Author : Anne Miltenburg Screen Reader : Supported Works with : Source : Status : Available | Last checked: 3 Hour ago! Size : 46,140 KB |
BRANDING 101
A SHORT HISTORY
Branding is an inherent human practice of all ages and all cultures, a way of showing who you are and what you stand for.
For ages, artists have signed their work in order to build their reputations. Silver and goldsmiths have developed marks of quality to instil trust. Knights and warriors were clad in the colours and symbols of their houses or tribes, proclaiming their allegiances, distinguishing them from the enemy, and advancing their reputations. The actual word 'branding' derives from the branding of cattle in the United States in the 19th century to show and prove ownership.
Branding as we know it today came of age during the Industrial Revolution. Large-scale production and faster logistics meant that the distance between producer and consumer grew.

• _Your task_:
Print the passage on the history of branding word for word, from "For ages, artists" up to and including "and consumer grew.".

• _Information shown_:
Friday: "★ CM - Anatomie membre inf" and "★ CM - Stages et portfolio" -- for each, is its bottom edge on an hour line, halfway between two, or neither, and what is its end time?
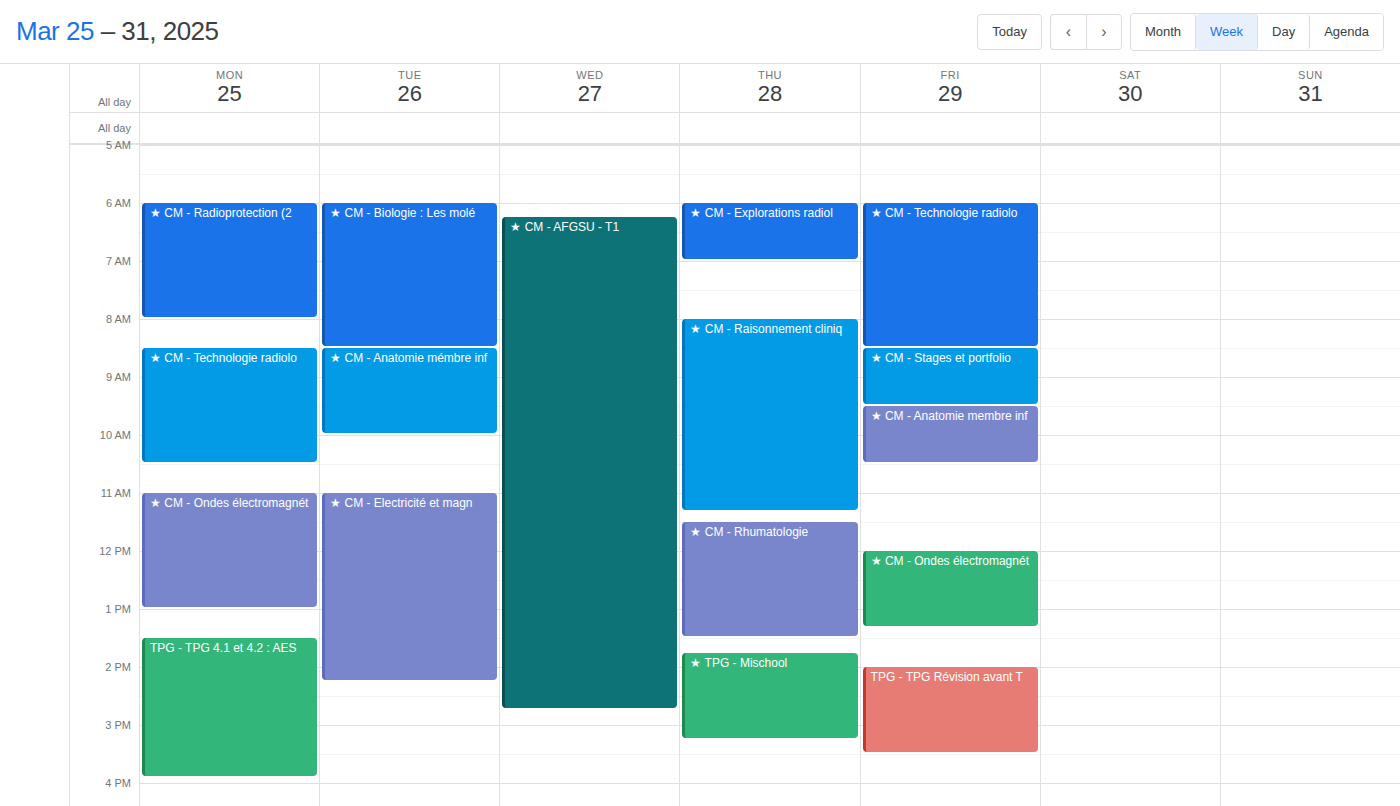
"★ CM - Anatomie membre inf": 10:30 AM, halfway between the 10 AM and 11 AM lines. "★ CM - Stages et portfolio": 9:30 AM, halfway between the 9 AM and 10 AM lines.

• _Finished answer_:
For ages, artists have signed their work in order to build their reputations. Silver and goldsmiths have developed marks of quality to instil trust. Knights and warriors were clad in the colours and symbols of their houses or tribes, proclaiming their allegiances, distinguishing them from the enemy, and advancing their reputations. The actual word 'branding' derives from the branding of cattle in the United States in the 19th century to show and prove ownership.
Branding as we know it today came of age during the Industrial Revolution. Large-scale production and faster logistics meant that the distance between producer and consumer grew.